Yet again I found myself in the front yard--minding my own business, extricating those varieties of wildflower often labeled as "weeds" in order to end their detraction from the more comely, non-native plants with which I am trying to replace them. Minding my own business...enhancing the overall aesthetic of my neighborhood...helping to prop up the value of local real estate...and again I am accosted by icy stabs, the pangs of bitter jealousy that have lately been assaulting my otherwise peaceful inner-self.
The dedicated subscribers to My Teeming Brain will doubtless remember my previous entry detailing the inner turmoil known as icy stabs. For the rest of you, you Johnny-come-latelys, you jump-on-the-bandwagons, you fickle readers complaning that my blog is two months behind, (you know who you are!), or for those who simply have poor memories: the "icy stab" is a nearly universal phenomenon in which an individual suffers from feelings of jealousy and inferiority, feelings originating from an actual lack of material success. These attacks, which can range from very mild and passing to accute and debilitating, are brought on by reminders of others' relative success (which are, therefore, reminders' of the icy-stabs-victem's relative failure). This term was coined by Ms. Sandra Tsing Loh, noted author, social commentator, radio personality, and deeply neurotic minor Los Angeles celebrity.
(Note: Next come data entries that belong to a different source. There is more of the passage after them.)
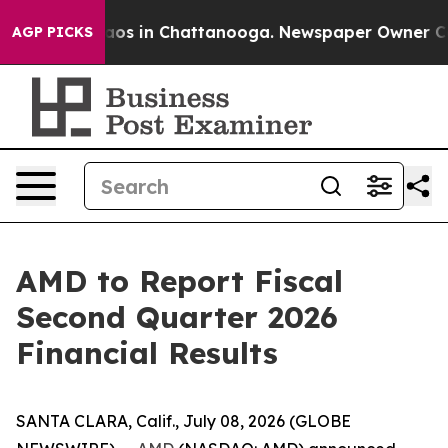
ollapse
Chaos in Chattanooga. Newspaper Owner Calls 
AGP PICKS
AMD to Report Fiscal
Second Quarter 2026
Financial Results
SANTA CLARA, Calif., July 08, 2026 (GLOBE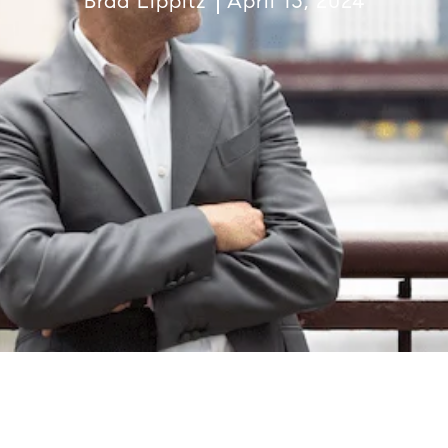
Brad Lippitz
April 13, 2024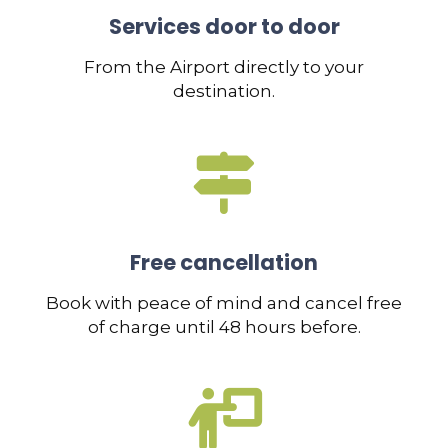
Services door to door
From the Airport directly to your
destination.
Free cancellation
Book with peace of mind and cancel free
of charge until 48 hours before.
There I was, minding my own business and while listening to NPR, for my personal benefit, as well as the benefit of those who would have the pleasure of engaging my NPR-expanded mind in social intercourse. The World was being broadcast (as it is weekdays from 12-1pm); a correspondant in Bogotá began his piece on the elections which pushed more supporters of President Alvaro Uribe into Congress. Which Congress? Which President? Those of Colombia, the name of the seventh university to reject me from its graduate program in English literature. True, "Colombia" the country is only a homophone of "Columbia" the university, but when listening to the radio, who can make distinctions such as this? (Certainly not I, with my poor spelling! I had the hardest time finding a country called "Columbia," because I didn't know it differed in spelling from the university.)
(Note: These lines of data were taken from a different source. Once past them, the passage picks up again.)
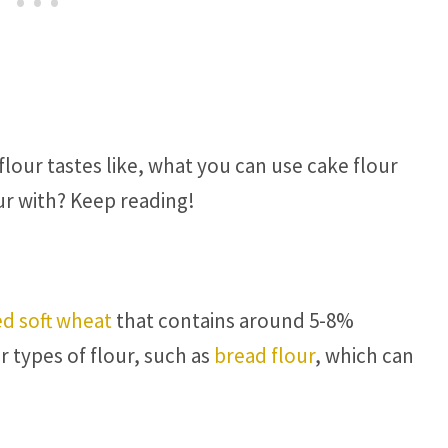
lour tastes like, what you can use cake flour
ur with? Keep reading!
d soft wheat
that contains around 5-8%
r types of flour, such as
bread flour
, which can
Listening to NPR during the past few weeks, I have been beset by icy stabs. Since professors are often more available than other experts for radio interviews, they often constitute the main source of material for many NPR reports; many of these professors represent the various universities to which I have been denied admission thus far (UCLA, Cornell, Princeton, Yale, Stanford, Berkeley, ColUmbia, U. Chicago). Each time one of these schools (or its homophone) is menitoned on the air, I feel morose; I feel unwanted; I feel inferior; I feel...an icy stab.